◆ INPUT DATA ◆
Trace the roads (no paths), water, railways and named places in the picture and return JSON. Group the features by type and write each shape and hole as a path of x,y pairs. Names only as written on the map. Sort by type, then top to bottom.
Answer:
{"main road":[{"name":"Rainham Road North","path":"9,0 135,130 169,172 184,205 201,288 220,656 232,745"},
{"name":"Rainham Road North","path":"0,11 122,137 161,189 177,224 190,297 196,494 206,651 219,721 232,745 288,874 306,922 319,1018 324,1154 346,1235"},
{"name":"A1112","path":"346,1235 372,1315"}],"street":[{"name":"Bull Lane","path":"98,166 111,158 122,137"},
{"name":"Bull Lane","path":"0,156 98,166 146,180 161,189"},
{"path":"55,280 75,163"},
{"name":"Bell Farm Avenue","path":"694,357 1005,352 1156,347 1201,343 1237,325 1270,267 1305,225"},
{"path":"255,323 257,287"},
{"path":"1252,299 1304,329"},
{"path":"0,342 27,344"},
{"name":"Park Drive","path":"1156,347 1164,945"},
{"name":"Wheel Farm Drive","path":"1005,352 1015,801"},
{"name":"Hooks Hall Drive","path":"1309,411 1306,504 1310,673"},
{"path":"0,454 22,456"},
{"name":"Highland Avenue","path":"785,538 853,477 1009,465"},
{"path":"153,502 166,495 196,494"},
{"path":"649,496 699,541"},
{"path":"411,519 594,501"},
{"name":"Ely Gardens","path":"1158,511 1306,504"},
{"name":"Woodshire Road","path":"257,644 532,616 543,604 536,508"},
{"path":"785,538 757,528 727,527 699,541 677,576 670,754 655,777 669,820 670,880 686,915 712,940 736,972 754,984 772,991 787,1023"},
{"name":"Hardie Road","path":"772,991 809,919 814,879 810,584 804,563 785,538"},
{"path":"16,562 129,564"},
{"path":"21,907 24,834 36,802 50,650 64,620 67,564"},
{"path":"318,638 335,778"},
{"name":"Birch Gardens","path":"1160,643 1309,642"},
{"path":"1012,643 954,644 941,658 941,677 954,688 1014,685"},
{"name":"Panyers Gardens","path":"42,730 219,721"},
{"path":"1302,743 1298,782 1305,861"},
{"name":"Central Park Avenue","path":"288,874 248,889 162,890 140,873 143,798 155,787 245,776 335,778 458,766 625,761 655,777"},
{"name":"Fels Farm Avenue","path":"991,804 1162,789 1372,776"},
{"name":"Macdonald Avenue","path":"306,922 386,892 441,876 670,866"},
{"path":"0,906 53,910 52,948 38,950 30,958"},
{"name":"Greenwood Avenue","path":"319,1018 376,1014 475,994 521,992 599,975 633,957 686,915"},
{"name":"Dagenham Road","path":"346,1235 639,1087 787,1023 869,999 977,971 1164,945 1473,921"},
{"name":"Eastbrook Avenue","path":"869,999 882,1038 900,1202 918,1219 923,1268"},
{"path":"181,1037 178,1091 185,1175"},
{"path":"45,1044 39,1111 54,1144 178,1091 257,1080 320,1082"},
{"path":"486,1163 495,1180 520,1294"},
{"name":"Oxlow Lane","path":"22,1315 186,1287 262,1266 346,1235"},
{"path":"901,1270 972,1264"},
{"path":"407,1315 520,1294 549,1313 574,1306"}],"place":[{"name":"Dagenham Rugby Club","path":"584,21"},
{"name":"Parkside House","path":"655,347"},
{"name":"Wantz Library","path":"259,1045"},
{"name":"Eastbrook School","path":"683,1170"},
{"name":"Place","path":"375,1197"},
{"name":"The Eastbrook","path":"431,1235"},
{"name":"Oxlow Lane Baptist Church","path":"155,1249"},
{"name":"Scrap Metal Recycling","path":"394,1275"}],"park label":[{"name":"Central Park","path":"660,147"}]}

◆ WHAT YOU HAVE TO DO ◆
Look through the listing, and copy each line that contains the word "Central".

◆ SOLUTION FOR THIS TASK ◆
{"name":"Central Park Avenue","path":"288,874 248,889 162,890 140,873 143,798 155,787 245,776 335,778 458,766 625,761 655,777"},
{"name":"Scrap Metal Recycling","path":"394,1275"}],"park label":[{"name":"Central Park","path":"660,147"}]}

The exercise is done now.